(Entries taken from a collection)
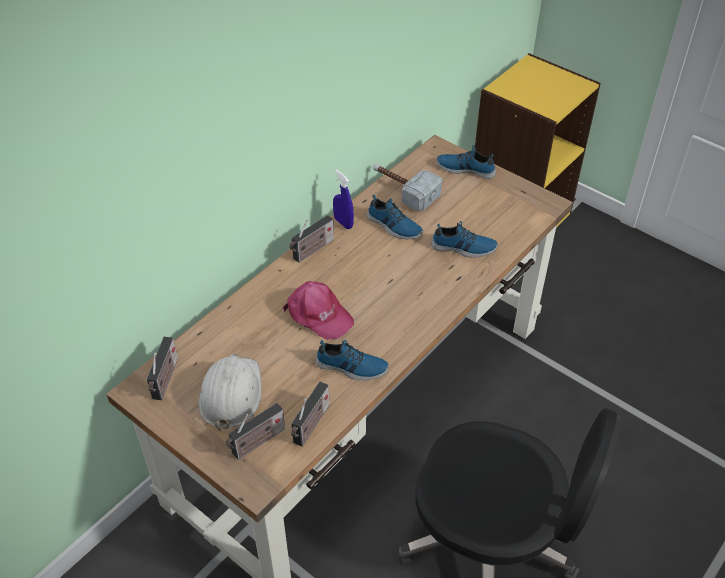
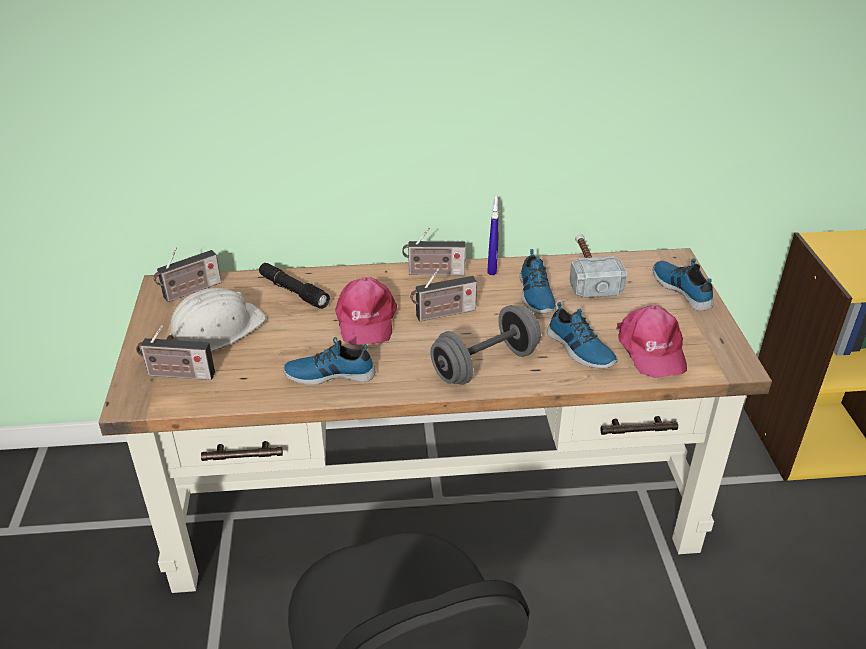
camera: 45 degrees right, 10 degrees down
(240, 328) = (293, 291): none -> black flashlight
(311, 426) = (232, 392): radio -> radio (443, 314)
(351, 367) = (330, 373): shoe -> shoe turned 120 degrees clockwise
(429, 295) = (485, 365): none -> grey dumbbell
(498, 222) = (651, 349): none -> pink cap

--

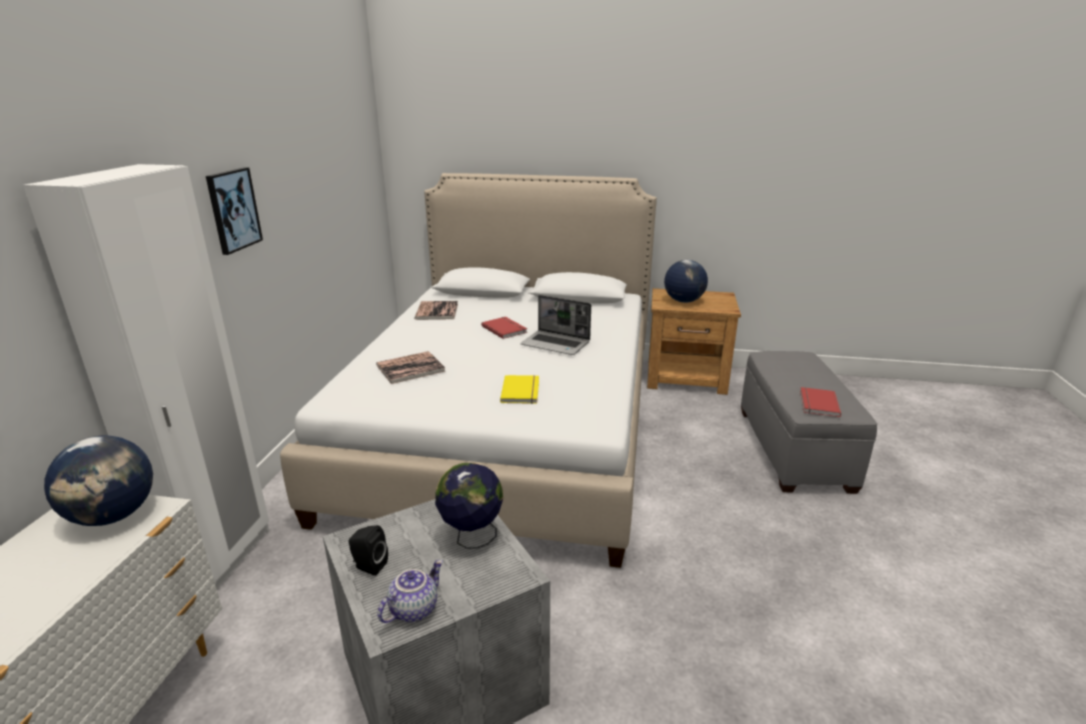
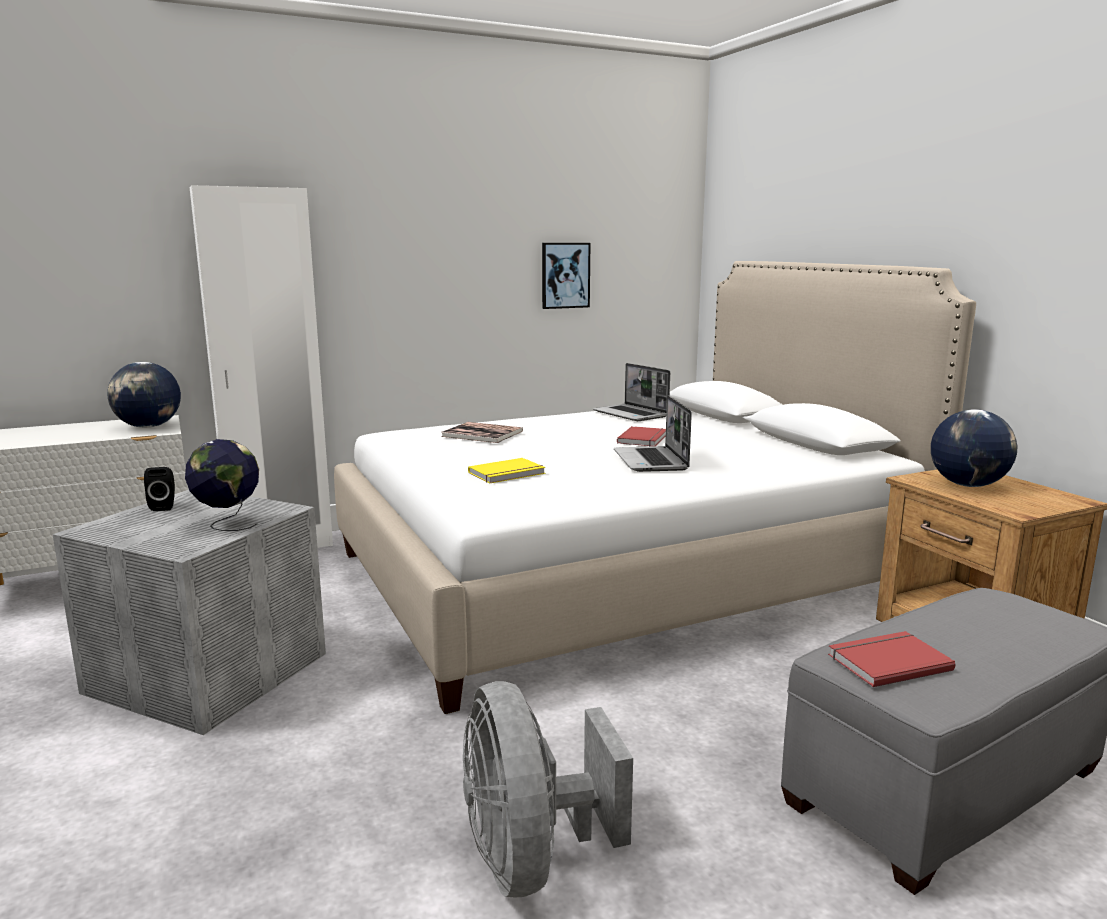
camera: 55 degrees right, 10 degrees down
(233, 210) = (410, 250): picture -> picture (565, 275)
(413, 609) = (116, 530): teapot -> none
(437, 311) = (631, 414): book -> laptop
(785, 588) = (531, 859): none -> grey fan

> TASK TO CARRY OUT: Take exactly the lines from the one containing "(240, 328) = (293, 291): none" through the one containing "(498, 222) = (651, 349): none -> pink cap" in the data above, and output them with nothing added.

> TASK RESULT:
(240, 328) = (293, 291): none -> black flashlight
(311, 426) = (232, 392): radio -> radio (443, 314)
(351, 367) = (330, 373): shoe -> shoe turned 120 degrees clockwise
(429, 295) = (485, 365): none -> grey dumbbell
(498, 222) = (651, 349): none -> pink cap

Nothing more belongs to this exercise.